Total revenues in Q4 2025 rose 7 per cent, and provisions for credit losses dropped by 6 per cent on the same quarter a year earlier, the Frankfurt-listed bank said. Noninterest costs fell 15 per cent year-on-year to €5.304 billion. For all of 2025, net revenues rose 7 per cent to €32.1 billion, matching Deutsche’s ambitions.
The cost/income ratio was 64 per cent, meeting the bank’s target of holding below 65 per cent and falling from 76 per cent in 2024.
The German bank, one of Europe’s largest, logged net inflows of €78 billion last year, with assets under management in its private bank and asset management arm rising by €124 billion.

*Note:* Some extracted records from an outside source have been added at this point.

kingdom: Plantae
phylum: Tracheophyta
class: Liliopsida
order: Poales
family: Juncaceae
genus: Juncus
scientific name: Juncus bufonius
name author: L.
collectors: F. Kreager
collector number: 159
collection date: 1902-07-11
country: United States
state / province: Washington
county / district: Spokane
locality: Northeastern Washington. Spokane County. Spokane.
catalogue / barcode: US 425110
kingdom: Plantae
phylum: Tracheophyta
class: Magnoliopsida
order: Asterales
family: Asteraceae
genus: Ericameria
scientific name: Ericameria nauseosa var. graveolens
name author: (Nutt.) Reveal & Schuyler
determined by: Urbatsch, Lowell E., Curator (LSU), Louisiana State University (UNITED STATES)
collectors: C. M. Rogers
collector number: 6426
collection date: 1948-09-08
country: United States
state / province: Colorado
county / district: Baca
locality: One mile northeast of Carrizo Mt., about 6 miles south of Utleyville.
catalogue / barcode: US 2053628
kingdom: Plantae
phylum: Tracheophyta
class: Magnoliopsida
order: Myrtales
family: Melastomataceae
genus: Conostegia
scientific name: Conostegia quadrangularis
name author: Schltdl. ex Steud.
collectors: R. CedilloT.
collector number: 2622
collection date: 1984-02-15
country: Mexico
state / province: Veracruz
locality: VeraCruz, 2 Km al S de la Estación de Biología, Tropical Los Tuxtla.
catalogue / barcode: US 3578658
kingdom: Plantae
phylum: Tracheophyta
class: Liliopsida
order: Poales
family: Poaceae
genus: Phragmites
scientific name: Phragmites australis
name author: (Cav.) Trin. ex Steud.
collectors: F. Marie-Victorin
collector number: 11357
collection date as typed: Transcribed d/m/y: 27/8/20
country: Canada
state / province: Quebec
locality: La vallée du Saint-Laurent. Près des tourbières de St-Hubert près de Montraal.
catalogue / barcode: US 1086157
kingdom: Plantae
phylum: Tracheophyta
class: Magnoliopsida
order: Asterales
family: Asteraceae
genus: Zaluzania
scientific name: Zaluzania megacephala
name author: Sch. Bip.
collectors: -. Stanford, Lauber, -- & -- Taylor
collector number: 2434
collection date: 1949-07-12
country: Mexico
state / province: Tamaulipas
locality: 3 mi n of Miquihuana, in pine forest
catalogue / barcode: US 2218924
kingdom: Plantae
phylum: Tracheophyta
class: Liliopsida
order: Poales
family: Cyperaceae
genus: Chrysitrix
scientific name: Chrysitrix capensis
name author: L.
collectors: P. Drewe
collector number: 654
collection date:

At the end of December, the bank’s Common Equity Tier 1 ratio was 14.2 per cent, up from 13.8 per cent at the end of 2024.
Private bank
In 2025, the private bank made a pre-tax profit of €2.3 billion, rising 95 per cent on a year before. Return on tangible equity more than doubled to 10.5 per cent from 5.1 per cent; the cost/income ratio was 70 per cent, narrowing from 78 per cent. Net revenues were €9.7 billion, rising 3 per cent. Assets under management rose €51 billion from the end of 2024, reaching €685 billion and helped by €27 billion of net new money.
In Q4, net private bank revenues rose 3 per cent to €2.4 billion on a year before, the bank said.
“2025 was a year of delivery for Deutsche Bank. We hit our RoTE target of above 10 per cent, both group-wide and across all our businesses. We sustained revenue momentum and business growth in line with our ambitions. We maintained cost discipline and used operational efficiencies to self-fund further investments while meeting our cost targets,” James von Moltke, chief financial officer, said. “Capital management enabled us both to strengthen our capital ratio and grow our distributions to shareholders.”